● PROBLEM TO SOLVE:
Make an exact copy of the records that follow, with each picture omitted.

◇ ◇ ◇ ◇

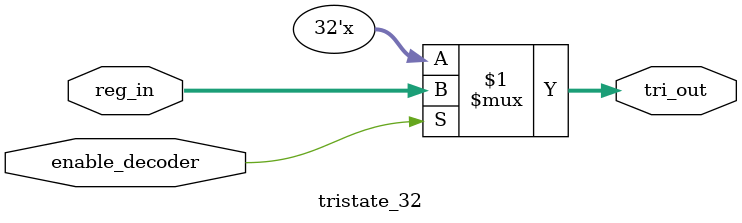
<source format=v>
module tristate_32(reg_in, enable_decoder, tri_out);
	input[31:0] reg_in;
	input enable_decoder;
	output[31:0] tri_out;

    assign tri_out = enable_decoder ? reg_in : 32'bz;

endmodule
	
	
	/*assign tri_out[0] = enable_decoder ? reg_in[0] : 1'bz;
	assign tri_out[1] = enable_decoder ? reg_in[1] : 1'bz;
	assign tri_out[2] = enable_decoder ? reg_in[2] : 1'bz;
	assign tri_out[3] = enable_decoder ? reg_in[3] : 1'bz;
	assign tri_out[4] = enable_decoder ? reg_in[4] : 1'bz;
	assign tri_out[5] = enable_decoder ? reg_in[5] : 1'bz;
	assign tri_out[6] = enable_decoder ? reg_in[6] : 1'bz;
	assign tri_out[7] = enable_decoder ? reg_in[7] : 1'bz;
	assign tri_out[8] = enable_decoder ? reg_in[8] : 1'bz;
	assign tri_out[9] = enable_decoder ? reg_in[9] : 1'bz;
	assign tri_out[10] = enable_decoder ? reg_in[10] : 1'bz;
	assign tri_out[11] = enable_decoder ? reg_in[11] : 1'bz;
	assign tri_out[12] = enable_decoder ? reg_in[12] : 1'bz;
	assign tri_out[13] = enable_decoder ? reg_in[13] : 1'bz;
	assign tri_out[14] = enable_decoder ? reg_in[14] : 1'bz;
	assign tri_out[15] = enable_decoder ? reg_in[15] : 1'bz;
	assign tri_out[16] = enable_decoder ? reg_in[16] : 1'bz;
	assign tri_out[17] = enable_decoder ? reg_in[17] : 1'bz;
	assign tri_out[18] = enable_decoder ? reg_in[18] : 1'bz;
	assign tri_out[19] = enable_decoder ? reg_in[19] : 1'bz;
	assign tri_out[20] = enable_decoder ? reg_in[20] : 1'bz;
	assign tri_out[21] = enable_decoder ? reg_in[21] : 1'bz;
	assign tri_out[22] = enable_decoder ? reg_in[22] : 1'bz;
	assign tri_out[23] = enable_decoder ? reg_in[23] : 1'bz;
	assign tri_out[24] = enable_decoder ? reg_in[24] : 1'bz;
	assign tri_out[25] = enable_decoder ? reg_in[25] : 1'bz;
	assign tri_out[26] = enable_decoder ? reg_in[26] : 1'bz;
	assign tri_out[27] = enable_decoder ? reg_in[27] : 1'bz;
	assign tri_out[28] = enable_decoder ? reg_in[28] : 1'bz;
	assign tri_out[29] = enable_decoder ? reg_in[29] : 1'bz;
	assign tri_out[30] = enable_decoder ? reg_in[30] : 1'bz;
	assign tri_out[31] = enable_decoder ? reg_in[31] : 1'bz;*/




</source>
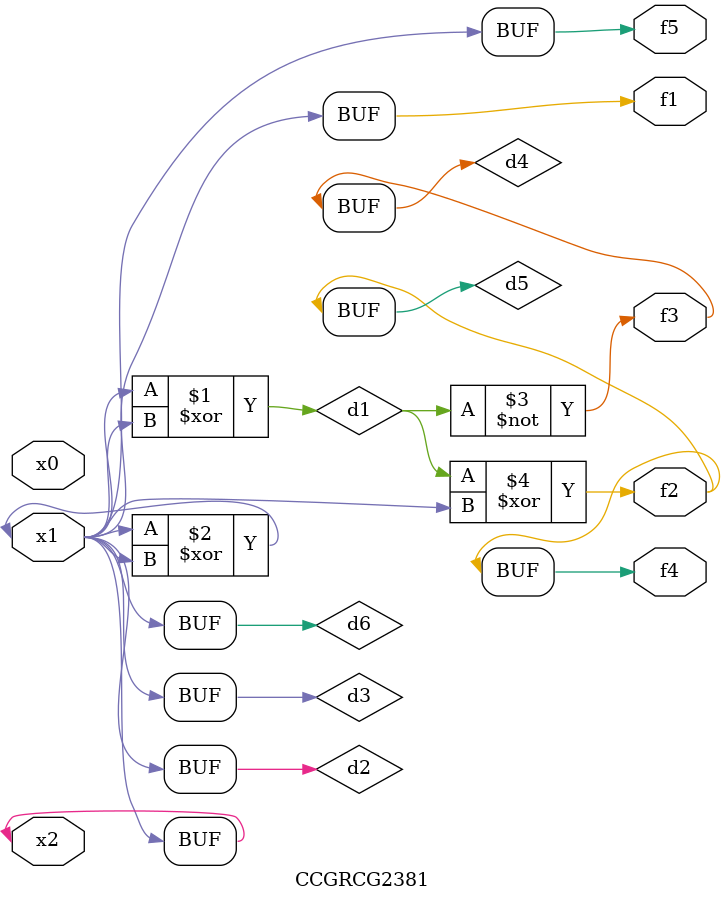
<source format=v>
module CCGRCG2381(
	input x0, x1, x2,
	output f1, f2, f3, f4, f5
);

	wire d1, d2, d3, d4, d5, d6;

	xor (d1, x1, x2);
	buf (d2, x1, x2);
	xor (d3, x1, x2);
	nor (d4, d1);
	xor (d5, d1, d2);
	buf (d6, d2, d3);
	assign f1 = d6;
	assign f2 = d5;
	assign f3 = d4;
	assign f4 = d5;
	assign f5 = d6;
endmodule

</source>
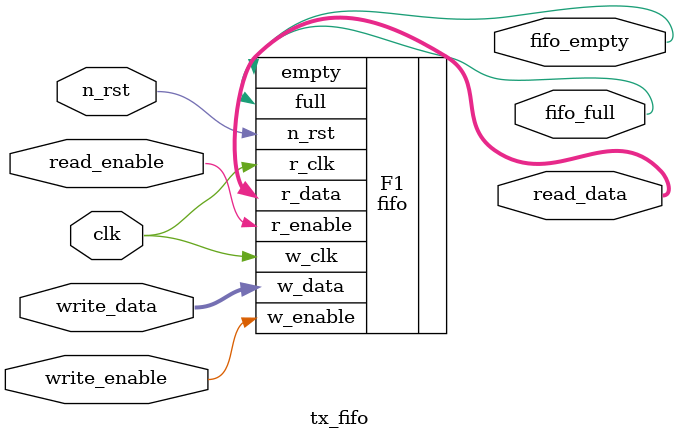
<source format=sv>
module tx_fifo
(
	input wire clk,
	input wire n_rst,
	input wire read_enable,
	input wire write_enable,
	input wire [7:0] write_data,
	output wire [7:0] read_data,
	output wire fifo_empty,
	output wire fifo_full

);

	fifo F1 
		(
			.r_clk(clk),
			.w_clk(clk),
			.n_rst(n_rst),
			.r_enable(read_enable),
			.w_enable(write_enable),
			.r_data(read_data),
			.w_data(write_data),
			.empty(fifo_empty),
			.full(fifo_full)
		);

endmodule
</source>
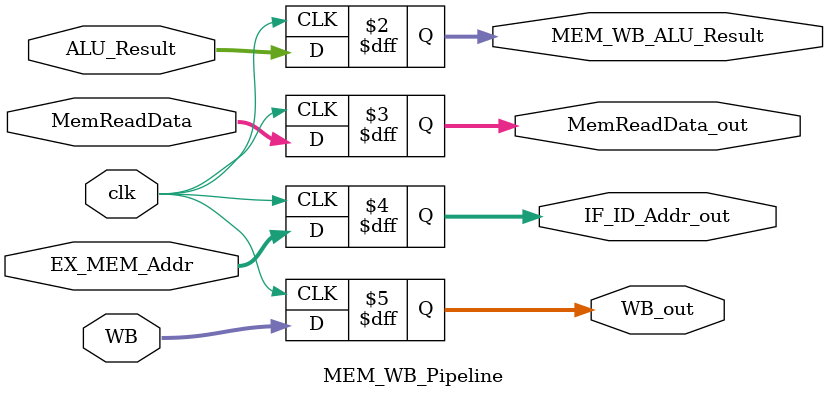
<source format=v>
module MEM_WB_Pipeline(
    //output
    output reg[31:0] MEM_WB_ALU_Result,
    output reg[31:0] MemReadData_out,
    output reg[4:0] IF_ID_Addr_out,
    output reg [1:0]WB_out,
    //input
    input [31:0] ALU_Result,
    input [31:0] MemReadData,
    input [4:0] EX_MEM_Addr,
    input [1:0]WB,
    input clk
);
always@(posedge clk)begin
    MEM_WB_ALU_Result <= ALU_Result;
    MemReadData_out <= MemReadData;
    IF_ID_Addr_out <= EX_MEM_Addr;
    WB_out <= WB;
end
endmodule
</source>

◇ ◇ ◇ ◇

● RESPONSE TO THE EXERCISE:
<source format=v>
module tristate_32(reg_in, enable_decoder, tri_out);
	input[31:0] reg_in;
	input enable_decoder;
	output[31:0] tri_out;

    assign tri_out = enable_decoder ? reg_in : 32'bz;

endmodule
	
	
	/*assign tri_out[0] = enable_decoder ? reg_in[0] : 1'bz;
	assign tri_out[1] = enable_decoder ? reg_in[1] : 1'bz;
	assign tri_out[2] = enable_decoder ? reg_in[2] : 1'bz;
	assign tri_out[3] = enable_decoder ? reg_in[3] : 1'bz;
	assign tri_out[4] = enable_decoder ? reg_in[4] : 1'bz;
	assign tri_out[5] = enable_decoder ? reg_in[5] : 1'bz;
	assign tri_out[6] = enable_decoder ? reg_in[6] : 1'bz;
	assign tri_out[7] = enable_decoder ? reg_in[7] : 1'bz;
	assign tri_out[8] = enable_decoder ? reg_in[8] : 1'bz;
	assign tri_out[9] = enable_decoder ? reg_in[9] : 1'bz;
	assign tri_out[10] = enable_decoder ? reg_in[10] : 1'bz;
	assign tri_out[11] = enable_decoder ? reg_in[11] : 1'bz;
	assign tri_out[12] = enable_decoder ? reg_in[12] : 1'bz;
	assign tri_out[13] = enable_decoder ? reg_in[13] : 1'bz;
	assign tri_out[14] = enable_decoder ? reg_in[14] : 1'bz;
	assign tri_out[15] = enable_decoder ? reg_in[15] : 1'bz;
	assign tri_out[16] = enable_decoder ? reg_in[16] : 1'bz;
	assign tri_out[17] = enable_decoder ? reg_in[17] : 1'bz;
	assign tri_out[18] = enable_decoder ? reg_in[18] : 1'bz;
	assign tri_out[19] = enable_decoder ? reg_in[19] : 1'bz;
	assign tri_out[20] = enable_decoder ? reg_in[20] : 1'bz;
	assign tri_out[21] = enable_decoder ? reg_in[21] : 1'bz;
	assign tri_out[22] = enable_decoder ? reg_in[22] : 1'bz;
	assign tri_out[23] = enable_decoder ? reg_in[23] : 1'bz;
	assign tri_out[24] = enable_decoder ? reg_in[24] : 1'bz;
	assign tri_out[25] = enable_decoder ? reg_in[25] : 1'bz;
	assign tri_out[26] = enable_decoder ? reg_in[26] : 1'bz;
	assign tri_out[27] = enable_decoder ? reg_in[27] : 1'bz;
	assign tri_out[28] = enable_decoder ? reg_in[28] : 1'bz;
	assign tri_out[29] = enable_decoder ? reg_in[29] : 1'bz;
	assign tri_out[30] = enable_decoder ? reg_in[30] : 1'bz;
	assign tri_out[31] = enable_decoder ? reg_in[31] : 1'bz;*/




</source>
<source format=v>
module CCGRCG2381(
	input x0, x1, x2,
	output f1, f2, f3, f4, f5
);

	wire d1, d2, d3, d4, d5, d6;

	xor (d1, x1, x2);
	buf (d2, x1, x2);
	xor (d3, x1, x2);
	nor (d4, d1);
	xor (d5, d1, d2);
	buf (d6, d2, d3);
	assign f1 = d6;
	assign f2 = d5;
	assign f3 = d4;
	assign f4 = d5;
	assign f5 = d6;
endmodule

</source>
<source format=sv>
module tx_fifo
(
	input wire clk,
	input wire n_rst,
	input wire read_enable,
	input wire write_enable,
	input wire [7:0] write_data,
	output wire [7:0] read_data,
	output wire fifo_empty,
	output wire fifo_full

);

	fifo F1 
		(
			.r_clk(clk),
			.w_clk(clk),
			.n_rst(n_rst),
			.r_enable(read_enable),
			.w_enable(write_enable),
			.r_data(read_data),
			.w_data(write_data),
			.empty(fifo_empty),
			.full(fifo_full)
		);

endmodule
</source>
<source format=v>
module MEM_WB_Pipeline(
    //output
    output reg[31:0] MEM_WB_ALU_Result,
    output reg[31:0] MemReadData_out,
    output reg[4:0] IF_ID_Addr_out,
    output reg [1:0]WB_out,
    //input
    input [31:0] ALU_Result,
    input [31:0] MemReadData,
    input [4:0] EX_MEM_Addr,
    input [1:0]WB,
    input clk
);
always@(posedge clk)begin
    MEM_WB_ALU_Result <= ALU_Result;
    MemReadData_out <= MemReadData;
    IF_ID_Addr_out <= EX_MEM_Addr;
    WB_out <= WB;
end
endmodule
</source>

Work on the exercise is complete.